SOAL:
Menurut bacaan latihan tentang peluncuran susu ikan di bawah, produksi susu ikan itu dijalankan sebagai bagian dari program apa? Jelaskan dalam satu sampai tiga kalimat.

BACAAN LATIHAN:
= = =

Home Ekonomi MenKopUKM Luncurkan Susu Ikan Pertama di Indonesia Hasil Kemitraan Koperasi dan UKM

MenKopUKM Luncurkan Susu Ikan Pertama di Indonesia Hasil Kemitraan Koperasi dan UKM

Indramayu, Gatra.com - Menteri Koperasi dan UKM (MenKopUKM), Teten Masduki meluncurkan produk susu ikan pertama di Indonesia yang merupakan hasil kemitraan antara Koperasi Nelayan Mina Bahari (Indramayu) dengan PT Berikan Teknologi Indonesia. Produksi susu ikan ini sebagai bagian dari penguatan program hilirisasi produk berbasis komoditas unggulan daerah.

= = =

DATA MENTAH:
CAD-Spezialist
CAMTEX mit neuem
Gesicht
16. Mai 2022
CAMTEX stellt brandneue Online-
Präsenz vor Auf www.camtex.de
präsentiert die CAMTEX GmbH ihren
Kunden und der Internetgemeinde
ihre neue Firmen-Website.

= = =

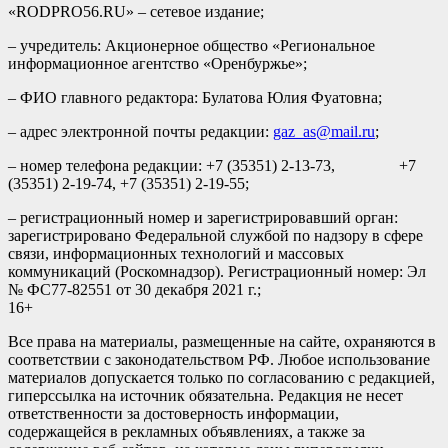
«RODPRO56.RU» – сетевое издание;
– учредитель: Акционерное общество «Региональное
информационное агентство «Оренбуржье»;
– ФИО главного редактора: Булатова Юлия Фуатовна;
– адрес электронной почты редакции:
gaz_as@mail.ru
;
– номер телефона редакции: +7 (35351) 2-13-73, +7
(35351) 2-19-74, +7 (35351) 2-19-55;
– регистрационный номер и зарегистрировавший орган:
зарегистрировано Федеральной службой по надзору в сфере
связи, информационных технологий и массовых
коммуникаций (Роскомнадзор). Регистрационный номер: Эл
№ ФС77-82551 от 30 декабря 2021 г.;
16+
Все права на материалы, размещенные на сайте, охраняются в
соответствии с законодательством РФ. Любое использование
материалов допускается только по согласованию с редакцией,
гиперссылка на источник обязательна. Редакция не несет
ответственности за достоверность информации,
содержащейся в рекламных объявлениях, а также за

= = =

PEMBAHASAN SOAL:
Produksi susu ikan itu dijalankan sebagai bagian dari penguatan program hilirisasi produk berbasis komoditas unggulan daerah.